Rural Media Group in early 2018 purchased the Imus Ranch, near Santa Fe, as a television production base for its two TV channels' programs. Best of America by Horseback, Debbie Dunning’s Dude Ranch Round-Up, and Gentle Giants were programs selected to film there starting in March 2019.

The Cowgirl Channel was launched on March 1, 2023. It specializes in programming about women in professional rodeo, western fashion, and rural lifestyles in general through the perspectives of women. Rodeos not televised on The Cowboy Channel are televised on The Cowgirl Channel.

Patrick Gottsch, the founder and president of RFD-TV and Rural Media Group, died on May 18, 2024, at the age of 70. He was succeeded in leadership of Rural Media Group by his two eldest daughters, Raquel Gottsch Koehler and Gatsby Gottsch Solheim.

On November 20, 2024, Teton Ridge announced it had acquired The Cowboy Channel, The Cowgirl Channel, and their companion streaming service, Cowboy Channel+, from Rural Media Group.
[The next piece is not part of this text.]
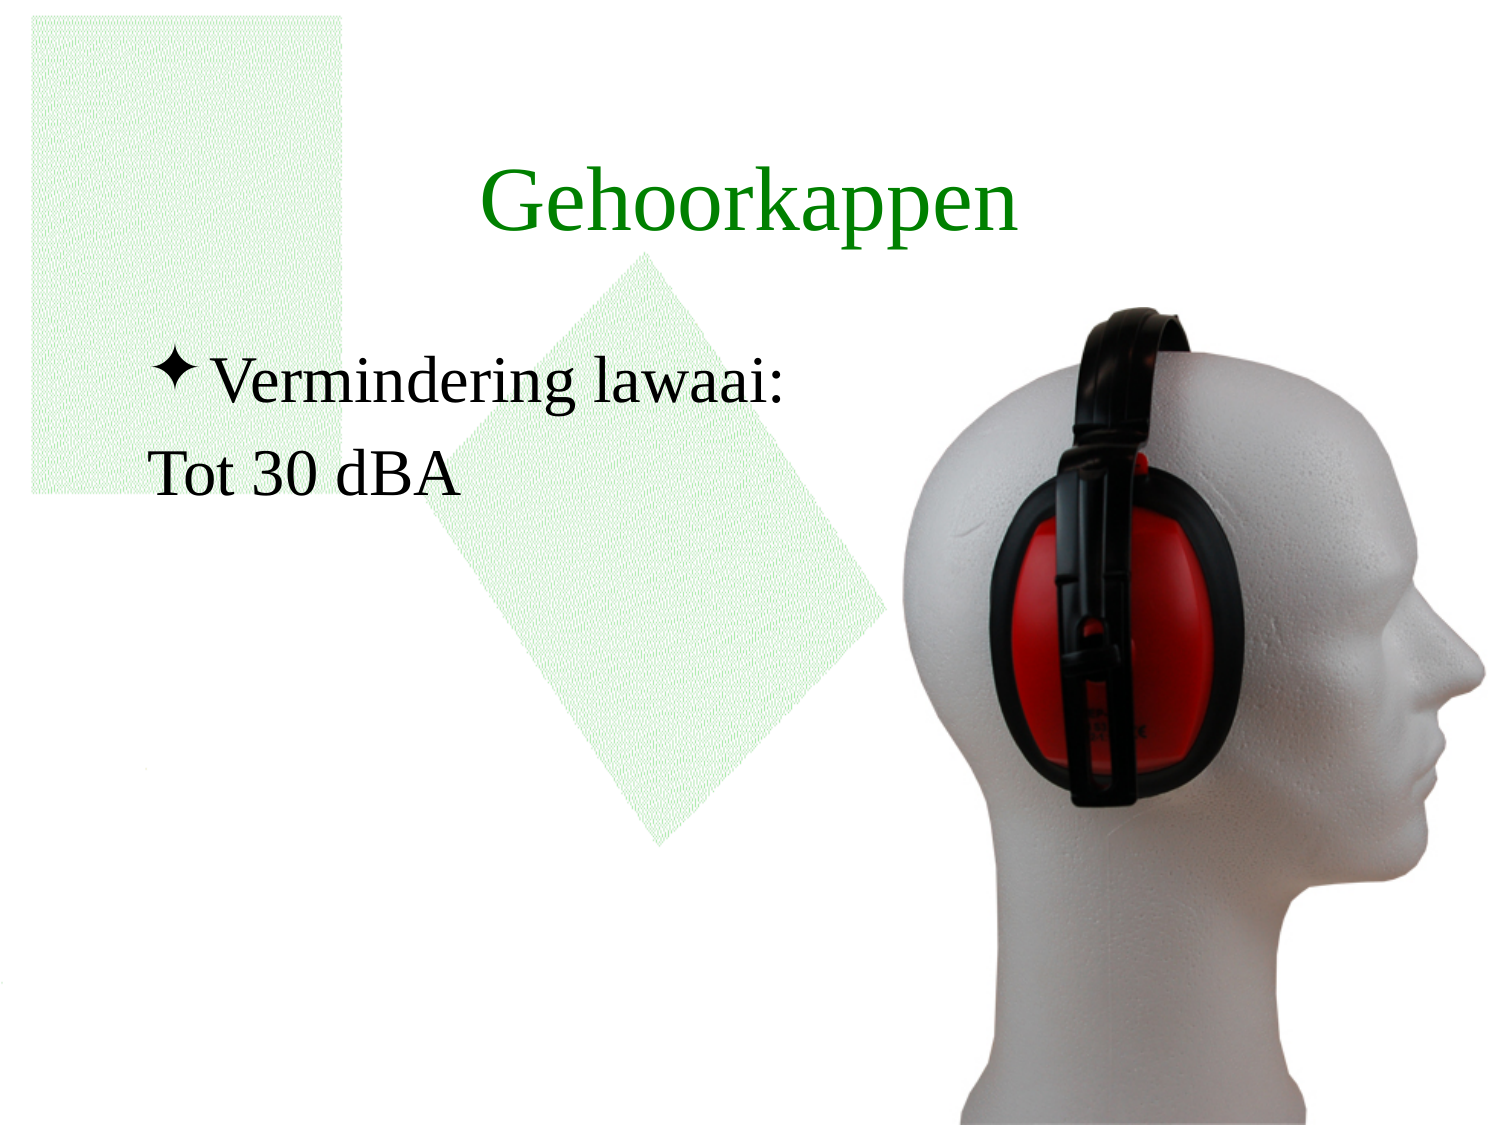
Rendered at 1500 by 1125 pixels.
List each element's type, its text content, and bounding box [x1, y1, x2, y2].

RMG Co-Owner Raquel Gottsch Koehler addressed the sale of the two rodeo networks in a statement following the sale: "For Rural Media Group, this sale allows us to strategically refresh and focus on our flagship network, RFD-TV, as it approaches its 25th anniversary, with the goal to expand our presence across multiple platforms. We will now be able to strengthen our programming and dig deeper into our core mission to reconnect city with country, bringing stories of agriculture, rural life, conservation, and land stewardship to more people than ever before along with an expansion in music and entertainment, as Rural Media Group will continue operating the Auction Barn Studio in the historic Fort Worth Stockyards in addition to its studios on Music Row in Nashville, Tennessee. This sale is about growth and investing in RFD-TV, RFD-TV Now, Rural Radio Channel 147 on SiriusXM, and FarmHER + RanchHER, growing our presence in the rural media space to tell even more stories about America’s heartland and beyond."